Blade Runner é uma ode à poesia do cinema, uma celebração da imaginação humana e um convite à reflexão sobre as complexidades do ser. Nele, a tecnologia e a humanidade dançam uma valsa etérea, tecendo uma teia de significados e emoções que ultrapassa  o tempo e o espaço. 
Em Blade Runner não encontramos apenas um filme, mas uma experiência transcendental que ecoa em nossa alma como um lembrete de que, mesmo em um mundo repleto de máquinas, ainda seremos capazes de ir em busca de sentido e significado para contemplar o que realmente nos torna humanos. 

Maria Lúcia de Almeida

segunda-feira, 3 de abril de 2023

"Escrevo para libertar palavras e faço isso antes do pôr do Sol."

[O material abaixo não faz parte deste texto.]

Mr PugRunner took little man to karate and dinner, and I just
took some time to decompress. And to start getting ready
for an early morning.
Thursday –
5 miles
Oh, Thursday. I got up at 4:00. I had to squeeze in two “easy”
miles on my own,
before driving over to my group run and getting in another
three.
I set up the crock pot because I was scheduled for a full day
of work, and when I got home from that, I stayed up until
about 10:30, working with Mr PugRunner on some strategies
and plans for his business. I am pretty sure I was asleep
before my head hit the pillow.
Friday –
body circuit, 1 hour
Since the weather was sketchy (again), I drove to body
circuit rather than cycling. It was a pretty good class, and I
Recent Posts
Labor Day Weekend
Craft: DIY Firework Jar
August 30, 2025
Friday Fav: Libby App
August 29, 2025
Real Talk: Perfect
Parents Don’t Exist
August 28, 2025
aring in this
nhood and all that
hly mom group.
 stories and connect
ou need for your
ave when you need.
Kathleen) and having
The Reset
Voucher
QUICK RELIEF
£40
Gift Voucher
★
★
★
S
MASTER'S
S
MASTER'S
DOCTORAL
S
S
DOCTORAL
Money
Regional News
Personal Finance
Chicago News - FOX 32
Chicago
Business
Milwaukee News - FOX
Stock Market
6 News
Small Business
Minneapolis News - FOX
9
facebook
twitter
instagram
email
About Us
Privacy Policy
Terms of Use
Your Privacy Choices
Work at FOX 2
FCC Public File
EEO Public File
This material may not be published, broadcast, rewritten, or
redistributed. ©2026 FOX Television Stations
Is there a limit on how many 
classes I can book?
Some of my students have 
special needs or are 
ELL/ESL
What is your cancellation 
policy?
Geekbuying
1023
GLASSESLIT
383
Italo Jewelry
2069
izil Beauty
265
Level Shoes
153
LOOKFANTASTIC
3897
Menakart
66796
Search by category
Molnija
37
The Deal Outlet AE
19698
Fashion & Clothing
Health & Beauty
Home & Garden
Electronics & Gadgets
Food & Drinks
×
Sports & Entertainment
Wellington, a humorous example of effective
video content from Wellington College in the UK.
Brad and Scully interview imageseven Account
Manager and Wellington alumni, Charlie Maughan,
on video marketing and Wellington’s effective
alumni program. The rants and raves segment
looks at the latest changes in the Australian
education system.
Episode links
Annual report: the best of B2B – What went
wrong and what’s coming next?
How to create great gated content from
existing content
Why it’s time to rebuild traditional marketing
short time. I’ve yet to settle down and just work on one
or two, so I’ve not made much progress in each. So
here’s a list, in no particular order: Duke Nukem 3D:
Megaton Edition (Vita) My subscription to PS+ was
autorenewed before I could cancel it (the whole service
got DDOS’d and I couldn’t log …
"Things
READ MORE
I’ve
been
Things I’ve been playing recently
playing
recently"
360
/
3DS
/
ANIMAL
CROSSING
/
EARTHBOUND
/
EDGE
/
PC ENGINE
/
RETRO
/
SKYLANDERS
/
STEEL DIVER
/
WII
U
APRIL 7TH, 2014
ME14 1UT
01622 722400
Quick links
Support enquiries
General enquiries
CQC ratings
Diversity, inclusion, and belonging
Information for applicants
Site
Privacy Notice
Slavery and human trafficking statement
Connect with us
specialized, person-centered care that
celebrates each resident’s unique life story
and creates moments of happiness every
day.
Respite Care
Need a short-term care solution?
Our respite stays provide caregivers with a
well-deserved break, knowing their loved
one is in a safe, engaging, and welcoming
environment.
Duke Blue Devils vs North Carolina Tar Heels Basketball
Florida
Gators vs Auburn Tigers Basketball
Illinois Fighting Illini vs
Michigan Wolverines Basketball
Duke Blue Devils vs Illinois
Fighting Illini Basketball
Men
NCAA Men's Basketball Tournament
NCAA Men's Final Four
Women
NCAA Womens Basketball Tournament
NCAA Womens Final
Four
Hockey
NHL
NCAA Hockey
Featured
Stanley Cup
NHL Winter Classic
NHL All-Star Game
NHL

Quando estou triste, gosto de contemplar o pôr do sol; e a cada espetáculo desse que contemplo, inspira-me o desejo de partir para um oeste tão distante quanto aquele onde o sol sumiu.  De acordo com Rubem Alves, somos seres crepusculares a espera do pôr do sol de nossas vidas,  é verdade, pois sendo a tarde a velhice do dia, quando o sol se põe no horizonte, uma pequena morte ali sempre acontece. Ah, e como é belo o pôr do sol visto pelo olhar do poeta ao enfatizar a finitude da vida e dos afetos. E eu, que bem sei o que é ser flor nas asas de uma ventania, alargo meu horizonte para que o sol possa se pôr 'redondinho', sem precárias valentias, sem mais expectativas ou sofrimento. E com os olhos fitos no poente, deixo a paz falar manso no silêncio de meu coração. Percebo o quão fúteis foram meus dias repletos de esperança para um final feliz, daqueles de cinema, sabe, em que no final 'tudo se ajeita'. Agora percebo que a sabedoria que vem do natural é muito mais doce, é a sabedoria da maturidade a me dizer: "tudo é porque tem que ser, tudo um dia se acaba porque precisa acabar, ou quem sabe, porque esteja perto o momento do nosso 'pôr do sol'. O pensamento voa nos traços da memória e pergunto ao  silêncio o que ainda tem a me dizer que precisa ser compreendido, e ele me faz lembrar das nossas perdas constantes, daquelas  não só dos entes queridos, mas perdas em geral, de espaço, de tempo, de planos e de certezas que se vão, naturalmente, findando com o tempo e que também fazem parte da nossa jornada de vida. E daquelas perdas tão necessárias para nossa integridade moral que  são as relacionadas ao medo: das injustiças, das mesquinharias, das covardes ameaças de abandono e da solidão. Isso porque a gente aprende a reconhecer a força que temos e, principalmente, a força que vem da bondade divina, que nos dá coragem e nos mantêm em pé todos os dias. E sendo a  verdade a filha do tempo, tudo que ainda lhe peço, senhor tempo, antes de meu pôr do sol, é que eu saiba cuidar muito bem de mim mesma, com leveza, dignidade e aceitação. E, principalmente, que eu saiba tirar de mim a perigosa ânsia de que ' tudo tem que ser feliz até o final'.